* What you will do: In the Reddit download notebook below, list every key that the function save_submissions puts into the dictionary it saves.

---- Given passage

# Downloading 100.000+ reddit posts

Now that we have the WikiPedia data, we need to obtain our Reddit Posts.

We do so using the [Pushift Python Library](https://github.com/pushshift/api), which is an interface to the [Pushift.io](https://api.pushshift.io/) API which has a huge dataset of all public Reddit posts and comments.

In [2]:
import json
import os
from typing import Generator
from psaw import PushshiftAPI

try:
    from library_functions.config import Config
except ModuleNotFoundError:
    from project.library_functions.config import Config


ModuleNotFoundError: No module named 'psaw'

Initialize the API interface:

In [None]:
api = PushshiftAPI()

Create a folder for our data. Due to the volume of data, this isn't on our repository.

In [None]:
reddit_path = Config.Path.private_data_folder / "reddit_data"
os.mkdir(reddit_path)

Note that we also made functions to download and analyze *comments*, not only posts. However, that increases our dataset by a factor of 10 (1.000.000+ comments), and therefore we found it unpractical to operate on and analyze in such a short timeframe.

In [None]:
reddit_comments_path = reddit_path.joinpath("comments")
reddit_submissions_path = reddit_path.joinpath("submissions")

os.mkdir(reddit_comments_path)
os.mkdir(reddit_submissions_path)

Let's make two utility functions to save the posts/comments returned by the API in a more convenient form:

In [None]:
def save_submissions(submission):
    relevant_dict = {
        "title": submission.title,
        "author": submission.author,
        "timestamp": submission.created,
        "id": submission.id,
    }
    try:
        relevant_dict["content"] = submission.selftext
    except:
        relevant_dict["content"] = ""
    with open(
        reddit_submissions_path.joinpath(relevant_dict["id"] + ".json"), "w+"
    ) as f:
        json.dump(relevant_dict, f)


def save_comment(comment):
    relevant_dict = {
        "author": comment.author,
        "body": comment.body,
        "timestamp": comment.created,
        "id": "c__" + comment.id,
    }
    with open(
        reddit_comments_path.joinpath(relevant_dict["id"] + ".json"), 
        "w+"
        ) as f:
        json.dump(relevant_dict, f)

--------
---- Data to examine

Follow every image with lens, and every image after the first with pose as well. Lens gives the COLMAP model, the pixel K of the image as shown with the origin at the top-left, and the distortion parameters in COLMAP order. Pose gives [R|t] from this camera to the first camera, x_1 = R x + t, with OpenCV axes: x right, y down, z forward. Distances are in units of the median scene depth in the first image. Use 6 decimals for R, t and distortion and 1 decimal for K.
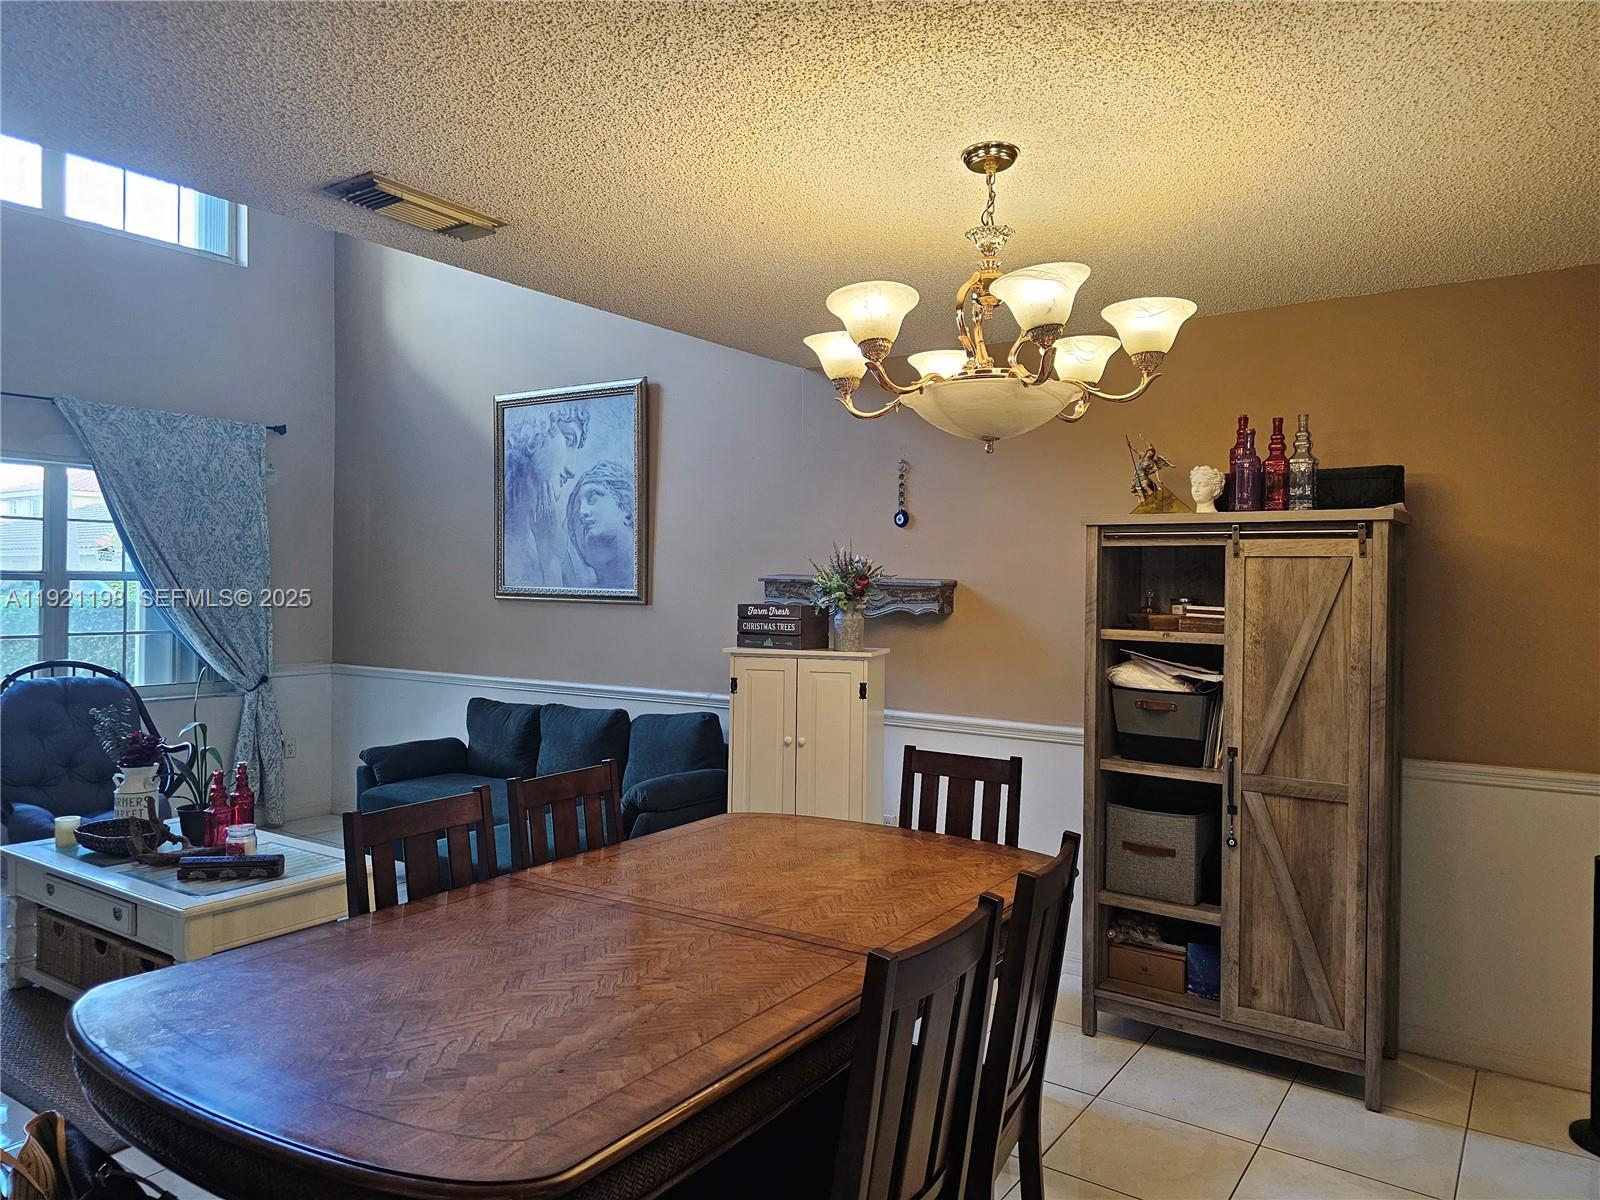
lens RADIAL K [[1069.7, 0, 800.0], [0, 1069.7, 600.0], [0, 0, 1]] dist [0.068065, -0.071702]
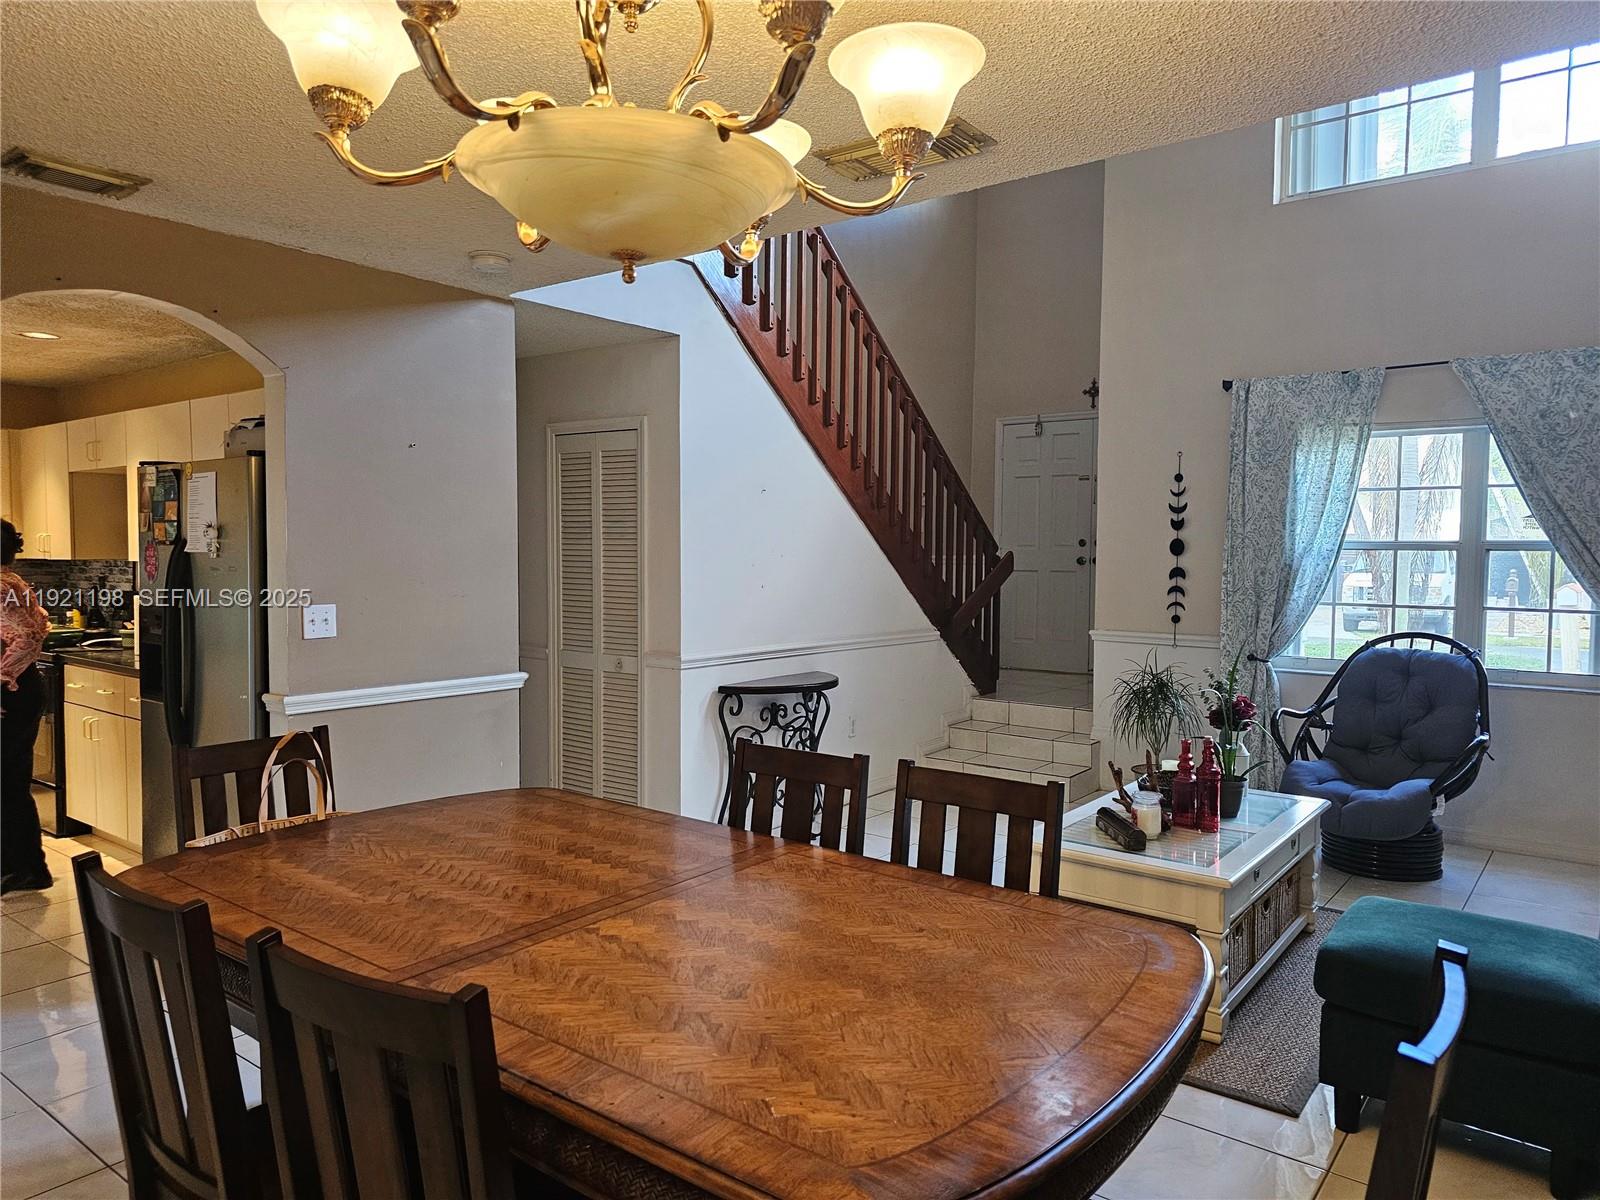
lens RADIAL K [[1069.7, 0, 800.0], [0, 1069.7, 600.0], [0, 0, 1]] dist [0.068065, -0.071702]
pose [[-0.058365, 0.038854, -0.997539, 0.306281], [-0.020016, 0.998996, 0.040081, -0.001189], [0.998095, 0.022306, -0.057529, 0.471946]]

--------
---- Data to examine

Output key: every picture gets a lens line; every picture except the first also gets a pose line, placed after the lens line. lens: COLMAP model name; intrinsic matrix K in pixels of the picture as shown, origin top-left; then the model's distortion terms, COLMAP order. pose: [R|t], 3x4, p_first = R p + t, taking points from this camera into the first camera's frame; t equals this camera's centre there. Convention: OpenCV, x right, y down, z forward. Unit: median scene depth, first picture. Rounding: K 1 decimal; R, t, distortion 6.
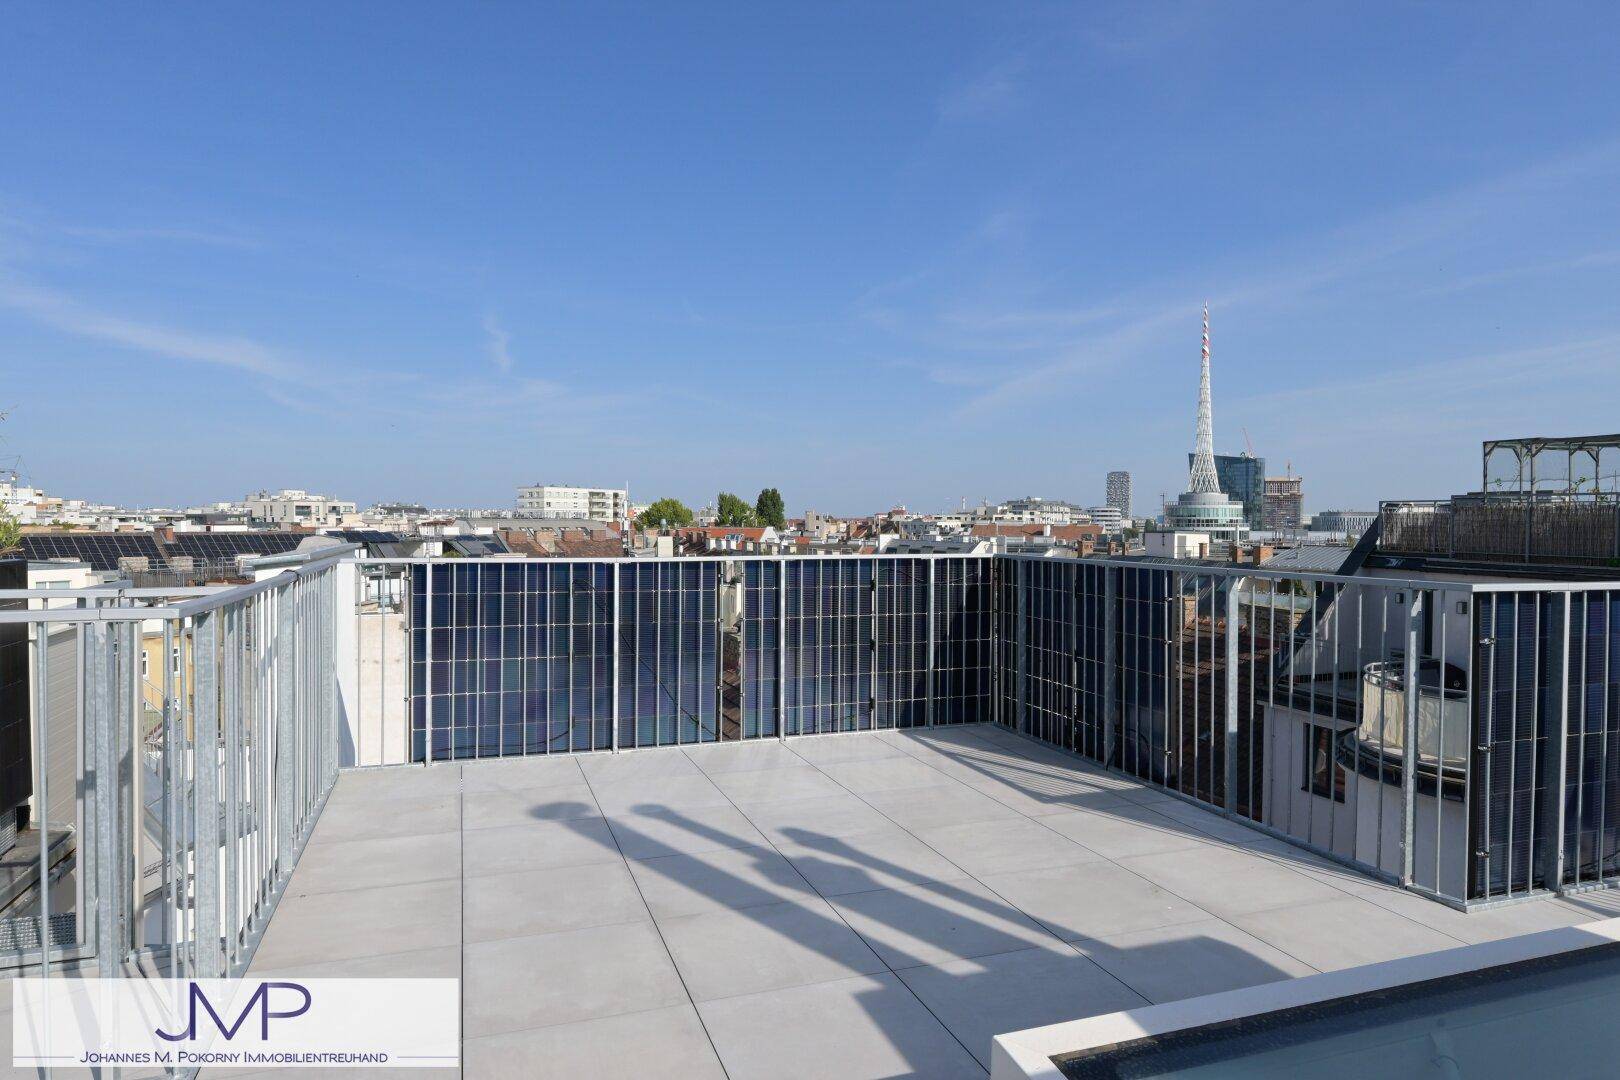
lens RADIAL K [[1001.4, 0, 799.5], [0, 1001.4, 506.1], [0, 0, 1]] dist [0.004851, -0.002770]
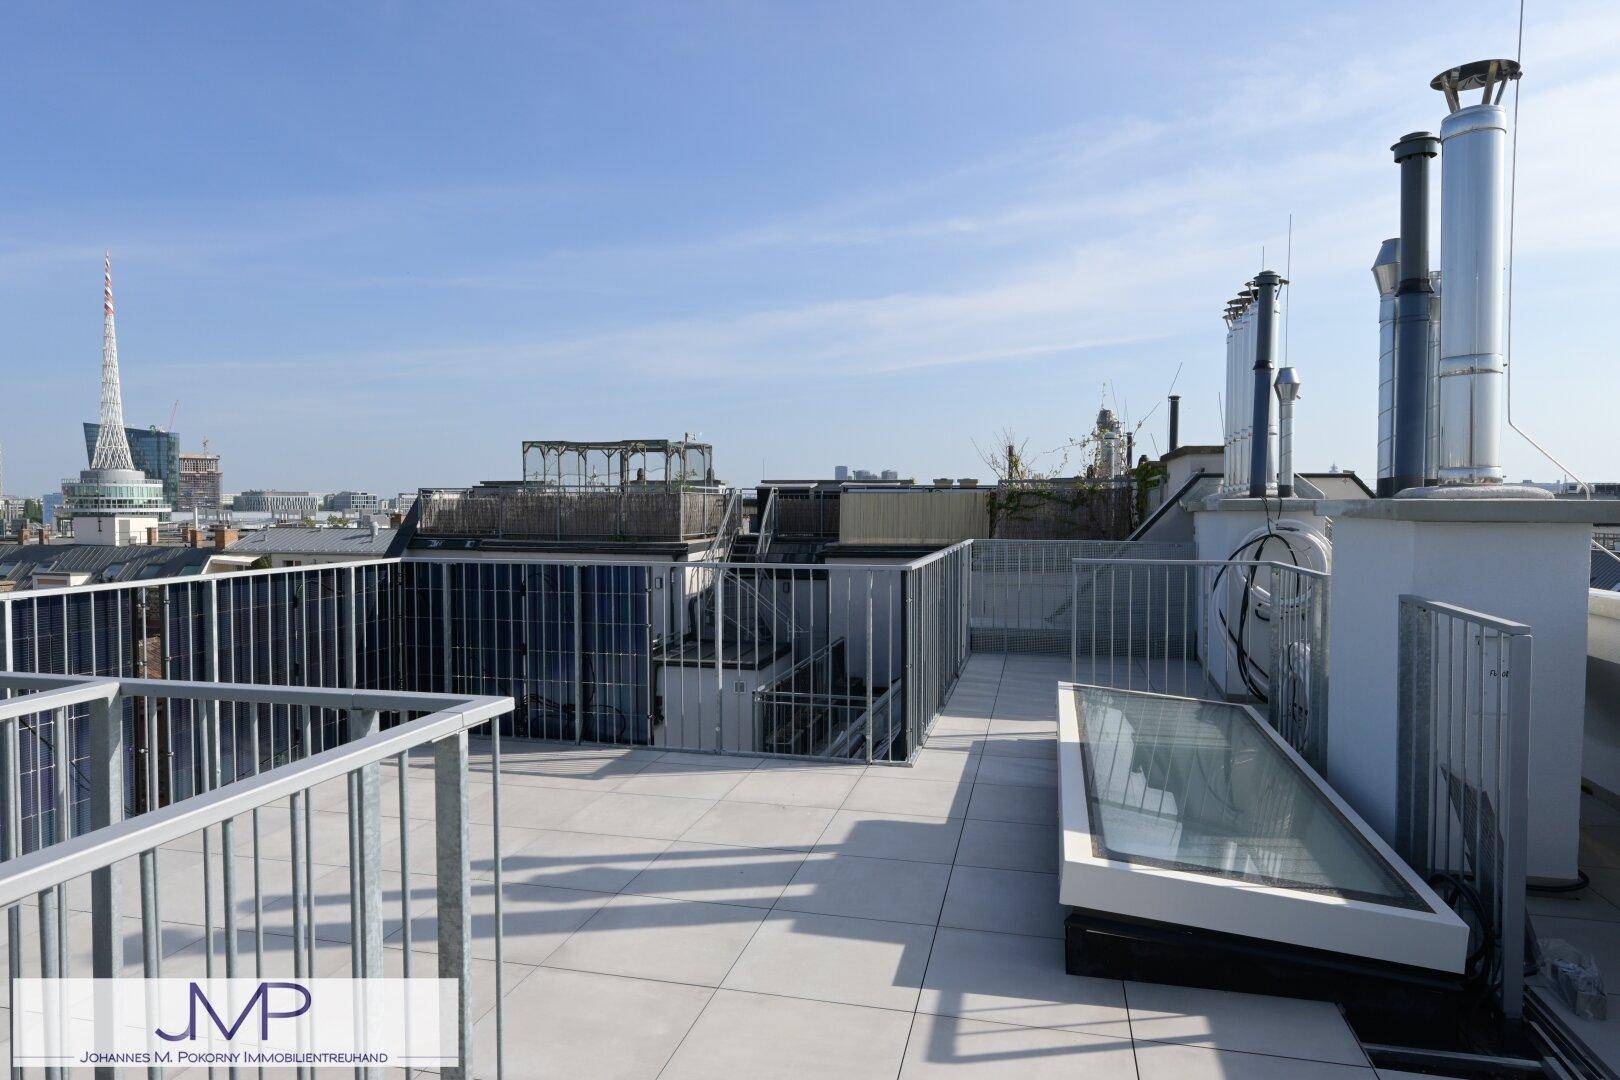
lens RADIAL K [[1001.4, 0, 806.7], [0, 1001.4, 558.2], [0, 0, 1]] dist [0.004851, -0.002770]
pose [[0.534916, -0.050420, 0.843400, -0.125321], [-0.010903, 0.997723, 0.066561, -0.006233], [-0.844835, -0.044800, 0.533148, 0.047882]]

--------

* Response for this exercise: title, author, timestamp, id, content